● Exercise brief
The reply is to contain the full listing, repeated exactly, with pictures left out.

● Data excerpt
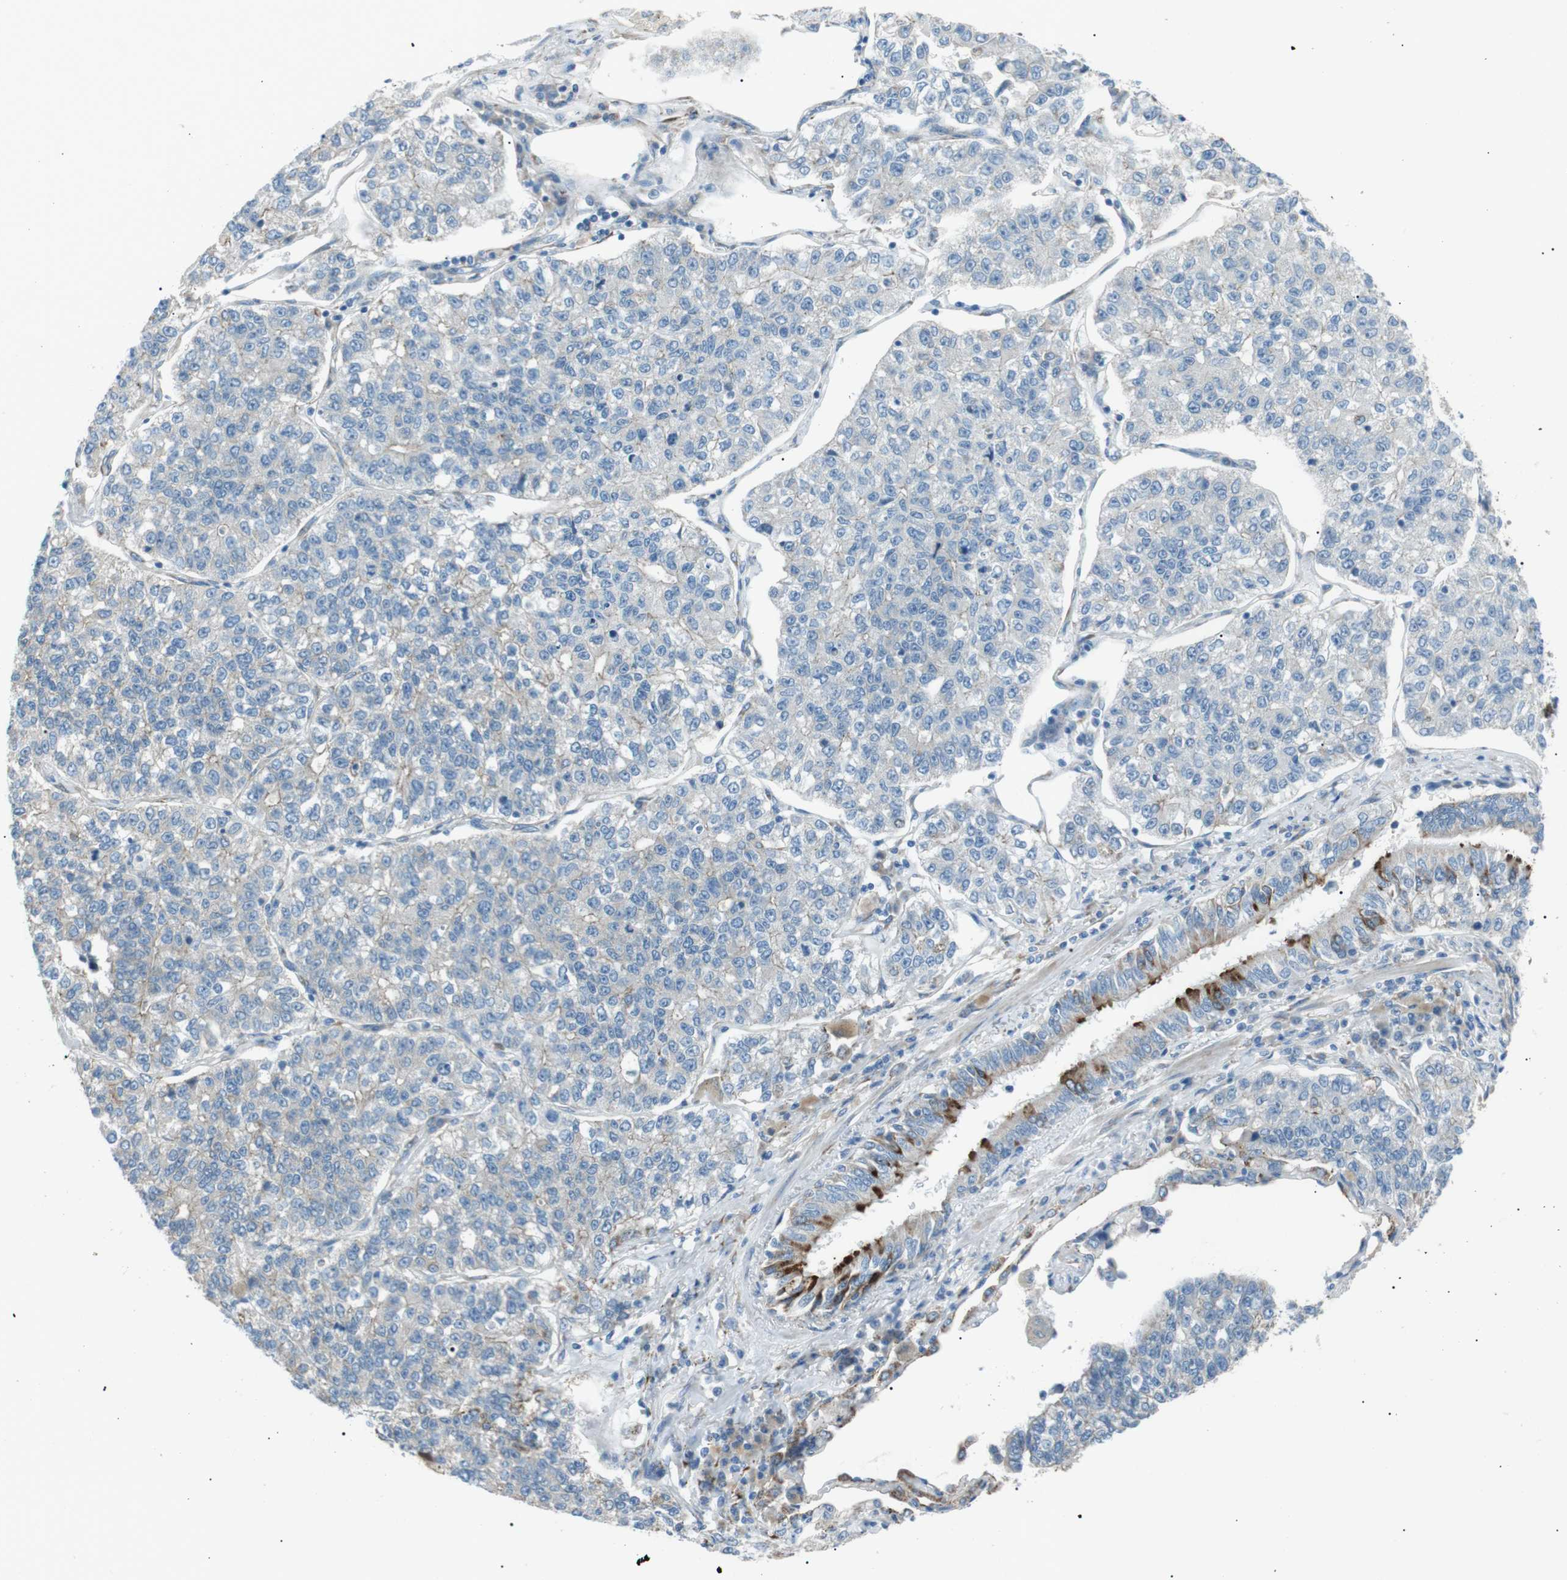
{"staining": {"intensity": "negative", "quantity": "none", "location": "none"}, "tissue": "lung cancer", "cell_type": "Tumor cells", "image_type": "cancer", "snomed": [{"axis": "morphology", "description": "Adenocarcinoma, NOS"}, {"axis": "topography", "description": "Lung"}], "caption": "The micrograph reveals no significant expression in tumor cells of lung adenocarcinoma.", "gene": "MTARC2", "patient": {"sex": "male", "age": 49}}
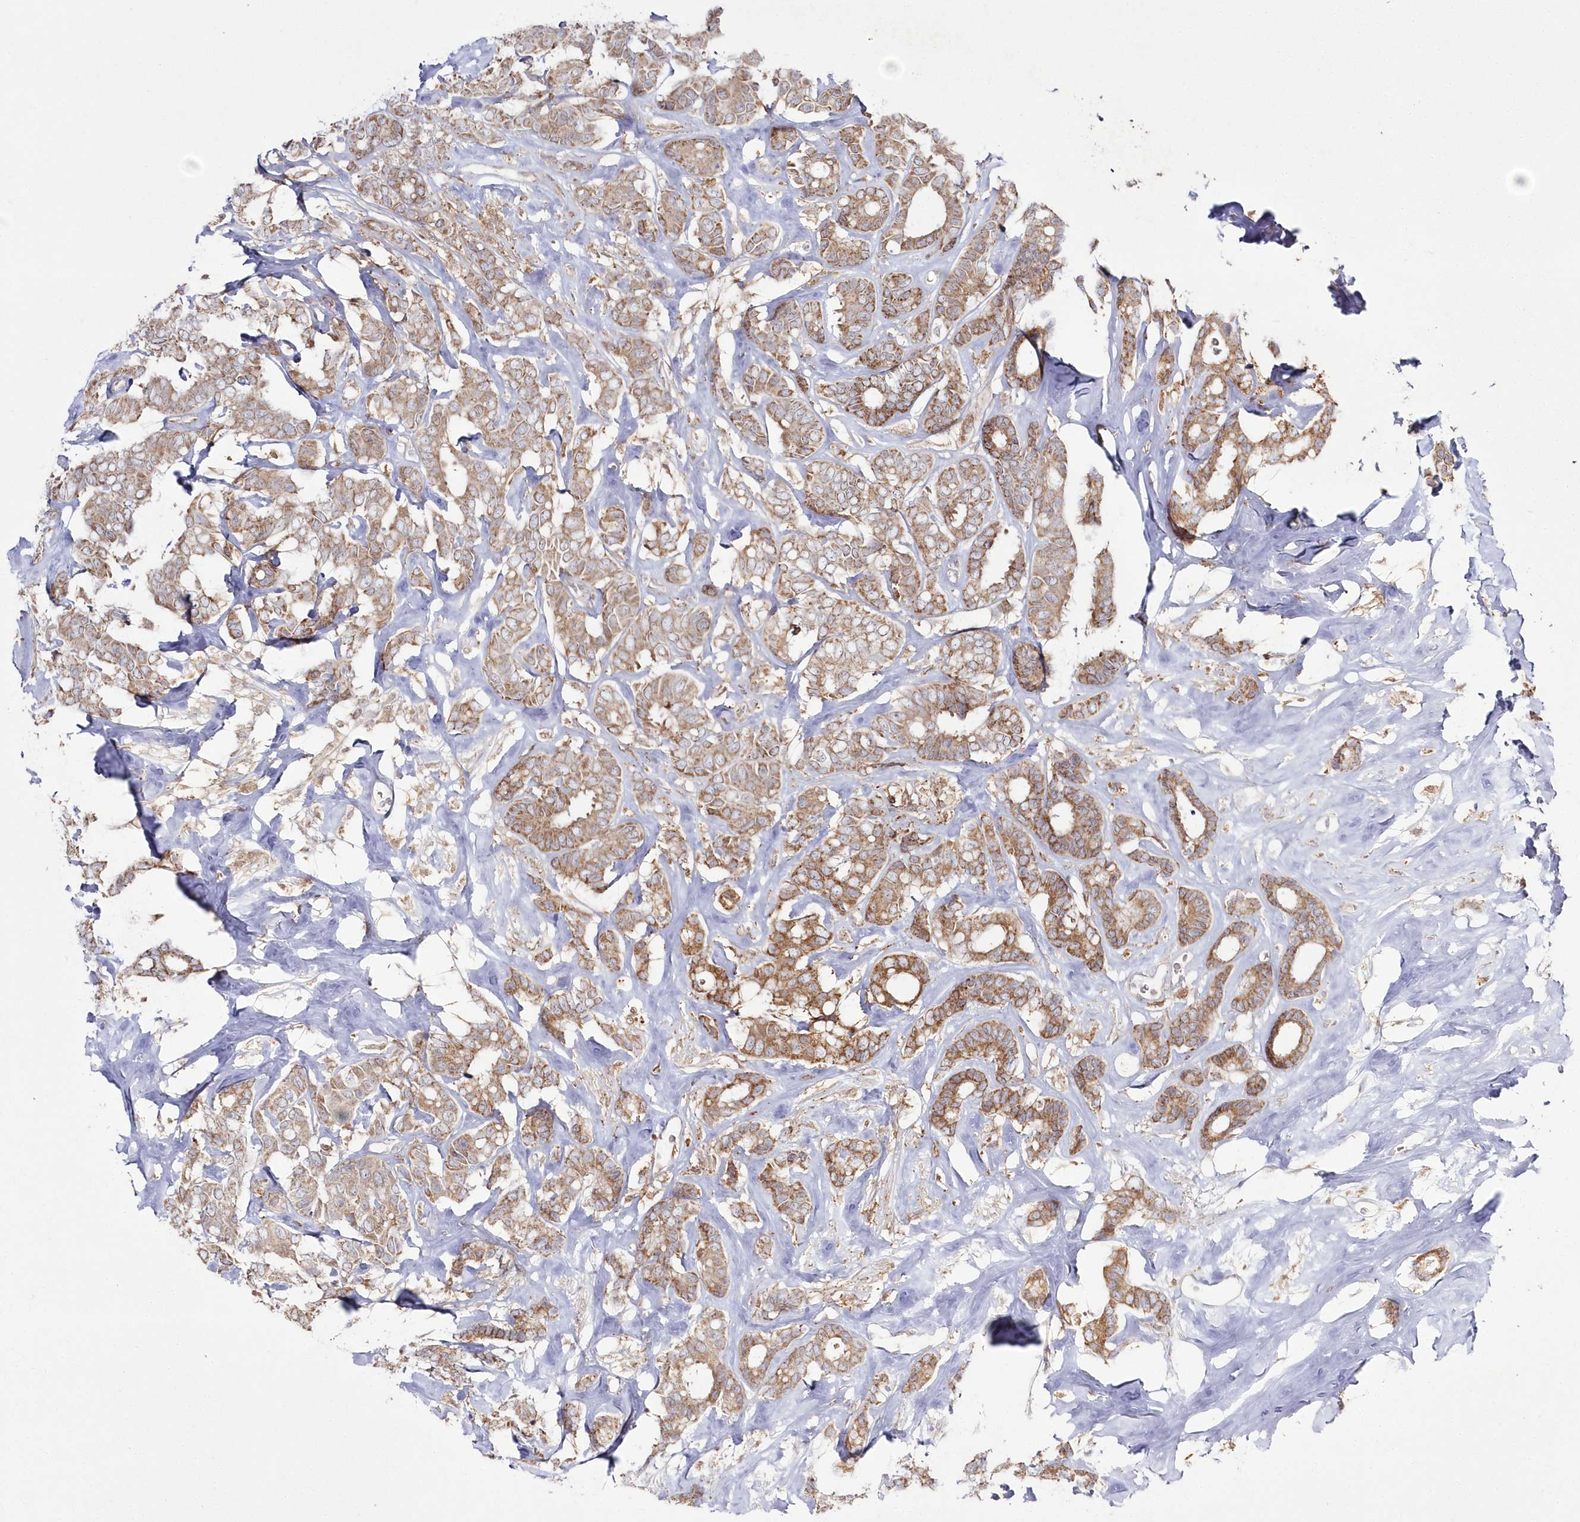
{"staining": {"intensity": "moderate", "quantity": ">75%", "location": "cytoplasmic/membranous"}, "tissue": "breast cancer", "cell_type": "Tumor cells", "image_type": "cancer", "snomed": [{"axis": "morphology", "description": "Duct carcinoma"}, {"axis": "topography", "description": "Breast"}], "caption": "Immunohistochemistry (IHC) micrograph of human breast cancer (invasive ductal carcinoma) stained for a protein (brown), which displays medium levels of moderate cytoplasmic/membranous positivity in about >75% of tumor cells.", "gene": "ARSB", "patient": {"sex": "female", "age": 87}}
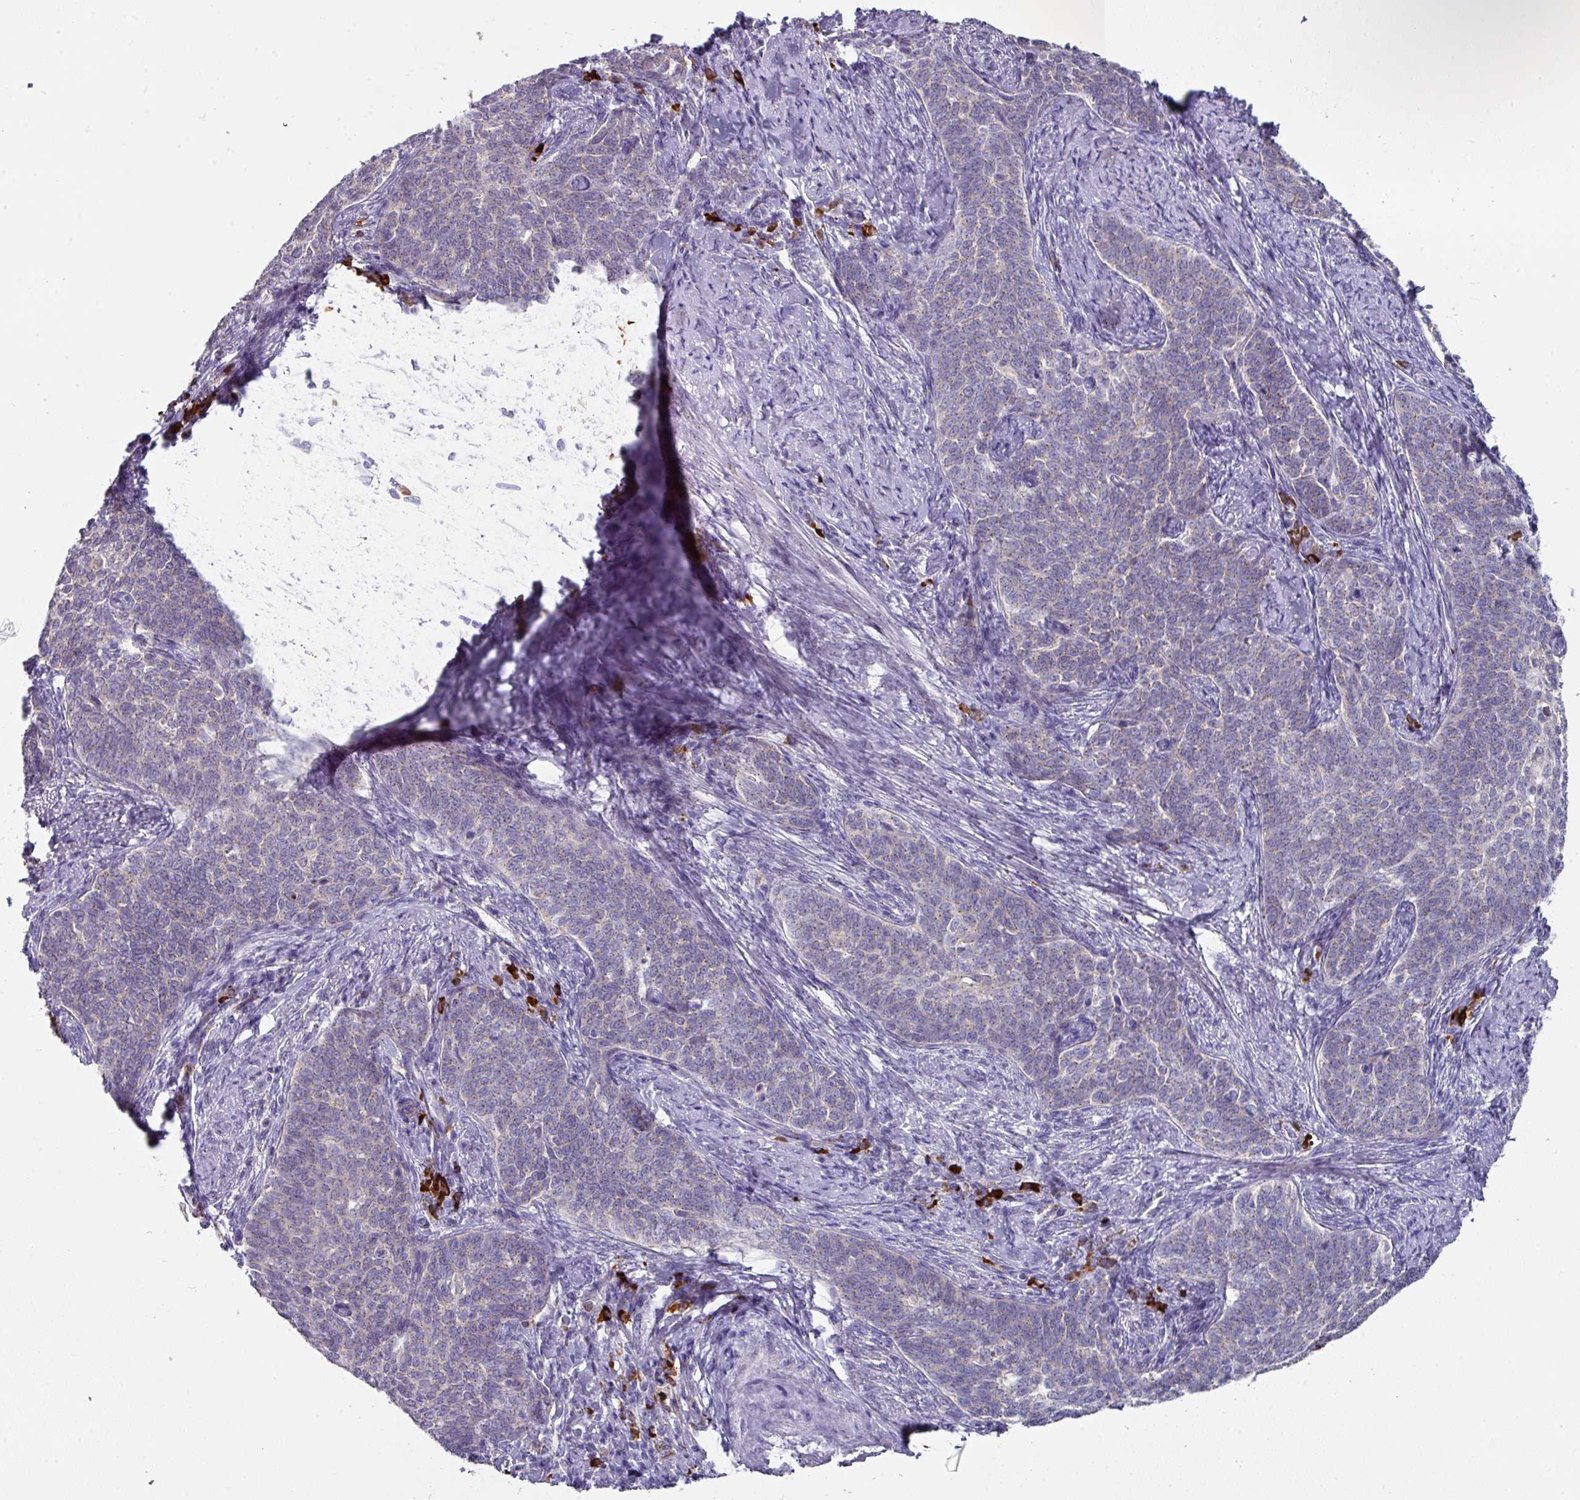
{"staining": {"intensity": "negative", "quantity": "none", "location": "none"}, "tissue": "cervical cancer", "cell_type": "Tumor cells", "image_type": "cancer", "snomed": [{"axis": "morphology", "description": "Squamous cell carcinoma, NOS"}, {"axis": "topography", "description": "Cervix"}], "caption": "The histopathology image shows no staining of tumor cells in squamous cell carcinoma (cervical). The staining was performed using DAB (3,3'-diaminobenzidine) to visualize the protein expression in brown, while the nuclei were stained in blue with hematoxylin (Magnification: 20x).", "gene": "IL4R", "patient": {"sex": "female", "age": 39}}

● Answer to the exercise
{"staining": {"intensity": "negative", "quantity": "none", "location": "none"}, "tissue": "lung cancer", "cell_type": "Tumor cells", "image_type": "cancer", "snomed": [{"axis": "morphology", "description": "Adenocarcinoma, NOS"}, {"axis": "topography", "description": "Lung"}], "caption": "The micrograph reveals no significant expression in tumor cells of lung adenocarcinoma.", "gene": "MTARC2", "patient": {"sex": "male", "age": 49}}
{"staining": {"intensity": "moderate", "quantity": ">75%", "location": "cytoplasmic/membranous"}, "tissue": "breast cancer", "cell_type": "Tumor cells", "image_type": "cancer", "snomed": [{"axis": "morphology", "description": "Duct carcinoma"}, {"axis": "topography", "description": "Breast"}], "caption": "Immunohistochemistry (IHC) micrograph of human breast cancer (invasive ductal carcinoma) stained for a protein (brown), which displays medium levels of moderate cytoplasmic/membranous positivity in about >75% of tumor cells.", "gene": "ARSB", "patient": {"sex": "female", "age": 87}}
{"staining": {"intensity": "negative", "quantity": "none", "location": "none"}, "tissue": "cervical cancer", "cell_type": "Tumor cells", "image_type": "cancer", "snomed": [{"axis": "morphology", "description": "Squamous cell carcinoma, NOS"}, {"axis": "topography", "description": "Cervix"}], "caption": "The histopathology image shows no staining of tumor cells in squamous cell carcinoma (cervical). The staining was performed using DAB (3,3'-diaminobenzidine) to visualize the protein expression in brown, while the nuclei were stained in blue with hematoxylin (Magnification: 20x).", "gene": "IL4R", "patient": {"sex": "female", "age": 39}}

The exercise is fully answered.